Priest Lake State Park cabins well located bargain for winter sports enthusiasts

On a whim last month, Dan DeRuyter loaded his fat-tired snow bike and drove from Spokane to Priest Lake, where he found a little piece of heaven off the East Shore Road north of Coolin.

He described the groomed trails at Priest Lake State Park as “fabulous” and his discovery of cozy cabins for rent as “a sweet deal.”

“I’d heard about snow biking at the Nordic center at Indian Creek and it surpassed all of my expectations,” he said. They welcome snow bikers and snowshoers to use the edges of the groomed cross-country ski trails.”

He checked out the Nordic trails on the west side of the 19-mile-long lake and then drove back around to the east side to check out the park trails at Indian Creek Campground. After logging about 12 miles of snow riding through the woods, some on a snowmobile trail, and then on the Nordic trail along the lake shoreline, he returned to his rig.

“That’s when I noticed that the cabins are available to rent during winter,” he said.

“As I drove home feeling tired from the day’s workout, I pinched myself for not just staying the night. I could have been in a cabin having a beer instead of driving in the dark.”

So he returned the next weekend and did it right.

Reservations for the six cabins can be made online at Prices range from $53 to $90 a night depending on the size of the cabin (they accommodate 2-8 people) and whether you’re an Idaho resident. Non-residents pay a little more. State Parks season pass holders get a discount.

“We were just out clearing snow around the cabins – the weather has been giving us a workout this season,” Lucas Wingert, one of the staffers at the park’s Indian Creek Unit, said Tuesday. “For people who ski, snowshoe, snowmobile or ride (snow) bikes, this is a great snow year.”

Snowmobilers have quick access from the cabins to groomed snowmobile trails.

Park staff uses an UTV to groom about 4 miles of beginner-rated Nordic trails that range into the forest and back along the lakeside beach.

“There aren’t a lot of groomed Nordic trails open to snow bikers, so we’re seeing more of them up here,” he said. “With at least two and a half feet of snow, conditions have been great and everybody shares and gets along.”

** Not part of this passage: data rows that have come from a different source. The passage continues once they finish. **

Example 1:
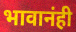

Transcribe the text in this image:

भावानंही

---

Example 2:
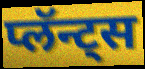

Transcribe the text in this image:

प्लॅन्ट्स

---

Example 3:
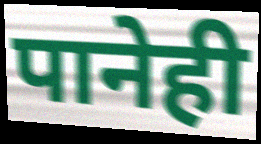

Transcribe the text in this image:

पानेही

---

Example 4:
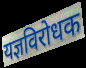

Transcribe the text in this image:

यज्ञविरोधक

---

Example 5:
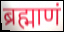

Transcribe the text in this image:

ब्रह्माणं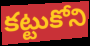
కట్టుకోని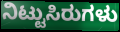
ನಿಟ್ಟುಸಿರುಗಳುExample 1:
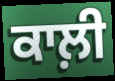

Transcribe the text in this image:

ਕਾਲ਼ੀ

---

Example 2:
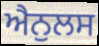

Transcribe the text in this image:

ਐਨੁਲਸ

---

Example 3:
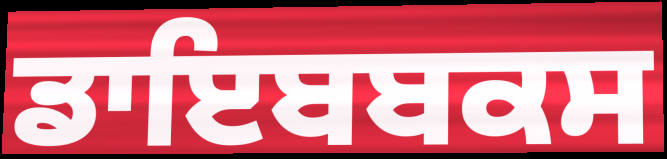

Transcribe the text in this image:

ਡਾਇਬਬਕਸ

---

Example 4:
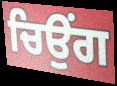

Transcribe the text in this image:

ਚਿਉਂਗ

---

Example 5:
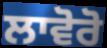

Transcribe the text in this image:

ਲਾਵੋਰੋ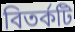
বিতর্কটি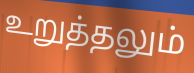
உறுத்தலும்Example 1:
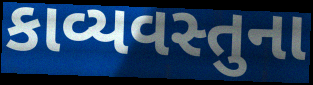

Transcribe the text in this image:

કાવ્યવસ્તુના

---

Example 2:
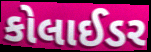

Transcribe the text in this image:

કોલાઈડર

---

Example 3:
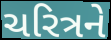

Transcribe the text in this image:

ચરિત્રને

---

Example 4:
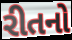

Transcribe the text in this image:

રીતનો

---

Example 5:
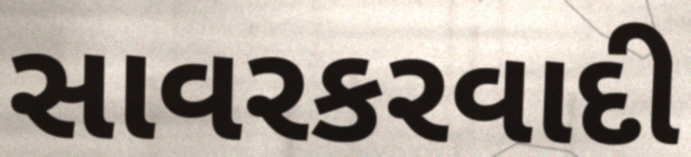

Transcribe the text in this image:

સાવરકરવાદી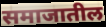
समाजातील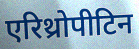
एरिथ्रोपीटिन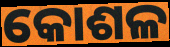
କୋଶଳ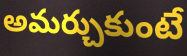
అమర్చుకుంటేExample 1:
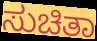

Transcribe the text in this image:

ಸುಚಿತಾ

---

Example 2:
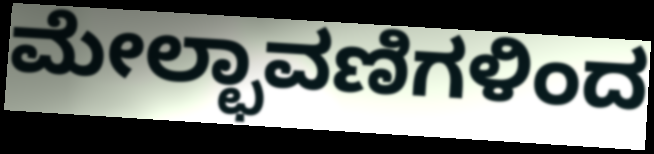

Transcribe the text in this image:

ಮೇಲ್ಛಾವಣಿಗಳಿಂದ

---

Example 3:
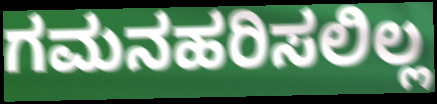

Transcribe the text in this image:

ಗಮನಹರಿಸಲಿಲ್ಲ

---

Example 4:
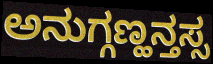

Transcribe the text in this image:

ಅನುಗ್ಗಣ್ಹನ್ತಸ್ಸ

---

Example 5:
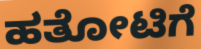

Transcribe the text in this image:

ಹತೋಟಿಗೆ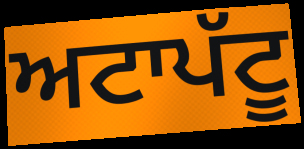
ਅਟਾਪੱਟੂ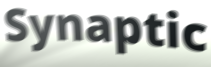
Synaptic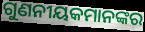
ଗୁଣନୀୟକମାନଙ୍କର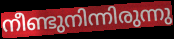
നീണ്ടുനിന്നിരുന്നുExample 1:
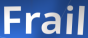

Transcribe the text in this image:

Frail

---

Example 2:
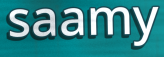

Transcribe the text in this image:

saamy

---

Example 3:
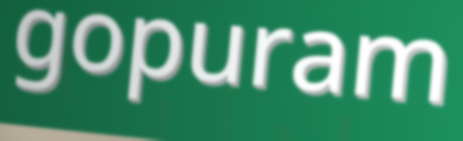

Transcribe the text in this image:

gopuram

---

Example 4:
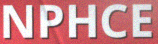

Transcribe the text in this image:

NPHCE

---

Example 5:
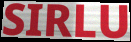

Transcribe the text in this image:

SIRLU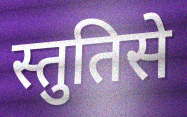
स्तुतिसेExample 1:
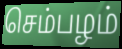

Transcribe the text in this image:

செம்பழம்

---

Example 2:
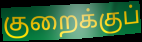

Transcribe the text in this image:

குறைக்குப்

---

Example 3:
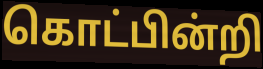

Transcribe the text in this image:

கொட்பின்றி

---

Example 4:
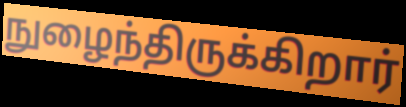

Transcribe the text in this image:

நுழைந்திருக்கிறார்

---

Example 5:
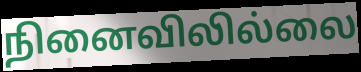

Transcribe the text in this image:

நினைவிலில்லை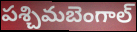
పశ్చిమబెంగాల్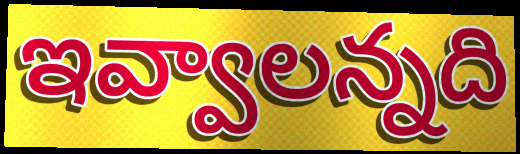
ఇవ్వాలన్నదిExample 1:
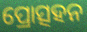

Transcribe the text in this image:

ପ୍ରୋତ୍ସହନ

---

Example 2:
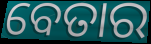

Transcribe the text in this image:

ବେତାର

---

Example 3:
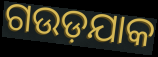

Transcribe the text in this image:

ଗଉଡ଼ଯାକ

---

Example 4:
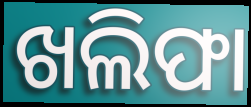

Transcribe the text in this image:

ଖଲିଫା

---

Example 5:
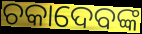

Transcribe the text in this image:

ଚକାଦେବଙ୍କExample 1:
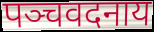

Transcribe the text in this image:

पञ्चवदनाय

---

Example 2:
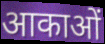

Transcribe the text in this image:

आकाओं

The lake is frozen from shore to shore, something that doesn’t happen every year, he said.

Even during prime conditions, use of the cabins is light during winter. DeRuyter had no trouble getting a reservation on short notice.

He parked his rig and launched for another day of pedaling the Nordic trails, visiting with the few cross-country skiers he saw, and observing tons of tracks made by deer, moose and other critters.

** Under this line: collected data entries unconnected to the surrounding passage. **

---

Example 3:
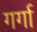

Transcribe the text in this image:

गर्गा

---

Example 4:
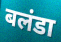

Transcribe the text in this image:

बलंडा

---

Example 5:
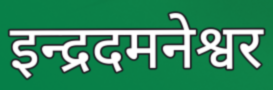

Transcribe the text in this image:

इन्द्रदमनेश्वर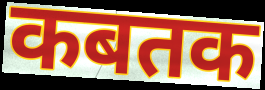
कबतकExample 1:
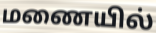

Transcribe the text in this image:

மணையில்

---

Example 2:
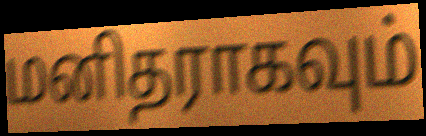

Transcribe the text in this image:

மனிதராகவும்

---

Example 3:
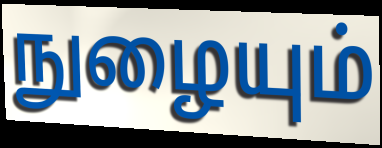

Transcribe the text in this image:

நுழையும்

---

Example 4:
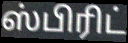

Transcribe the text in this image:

ஸ்பிரிட்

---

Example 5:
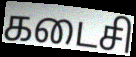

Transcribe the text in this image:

கடைசிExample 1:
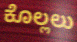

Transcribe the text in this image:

ಕೊಲ್ಲಲು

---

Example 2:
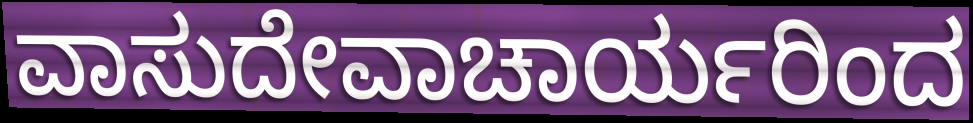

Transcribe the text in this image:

ವಾಸುದೇವಾಚಾರ್ಯರಿಂದ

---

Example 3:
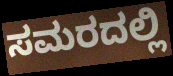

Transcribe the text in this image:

ಸಮರದಲ್ಲಿ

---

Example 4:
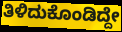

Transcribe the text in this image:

ತಿಳಿದುಕೊಂಡಿದ್ದೇ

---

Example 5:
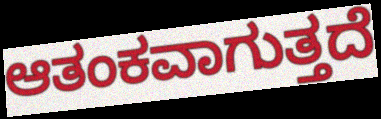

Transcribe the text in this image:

ಆತಂಕವಾಗುತ್ತದೆ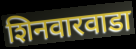
शिनवारवाडा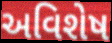
અવિશેષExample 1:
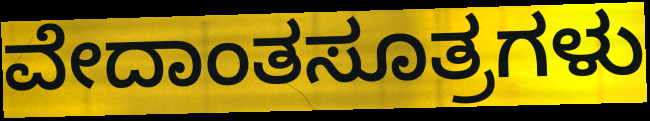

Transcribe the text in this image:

ವೇದಾಂತಸೂತ್ರಗಳು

By day’s end, he was ready to savor the rewards of staying the night at the lake in an electrically heated cabin.

“I’d brought a cooler with steaks and goodies and a few beers,” he said. “A park ranger came by with a bundle of firewood. They’re very visitor oriented there. And I cooked the steak on the grill over the fire pit. It was outstanding.”

He brought a Jet Boil camping stove for heating water and a sleeping bag for a quick crash. He noted that the bed mattress in the one-room Caribou Cabin left much to be desired. “I’d probably bring a sleeping pad next time,” he said. “But the cabin was warm and dry, a real treat after being out all day.”

The winter cabins don’t have water, but passage is plowed to the heated restrooms near the headquarters.

“It was good to get out at night,” he said. “The owls are mating or something and they were hooting up a storm. I put on my puffy jacket and sat out on the porch swing for a long time listening to them.”

Power in the cabin allowed him to charge his phone and bike lights, which he used for a night tour of the Nordic trails on his balloon-tired cycle. “That was magical,” he said.

The next morning, he rose early and set out to ride the freshly groomed snowmobile trail before snowmobilers came out to track up the perfectly smooth corduroy.

“It was really nice, smooth as a desk top – as good as it gets. However, the trail to Bear Ridge is being plowed for a logging operation, so I was limited where I could go. Basically I had to go uphill. After 6 to 7 miles, I was toast. A real pull on a fat bike, but a great ride back down.”

DeRuyter carries extra clothing on his bike for the downhills. “It’s no problem staying warm going uphill, but you can freeze coming down on a bike.”

A mobile app he downloaded from the Priest Lake Chamber of Commerce web page includes grooming reports for Nordic trails as well as the snowmobile trails, he said.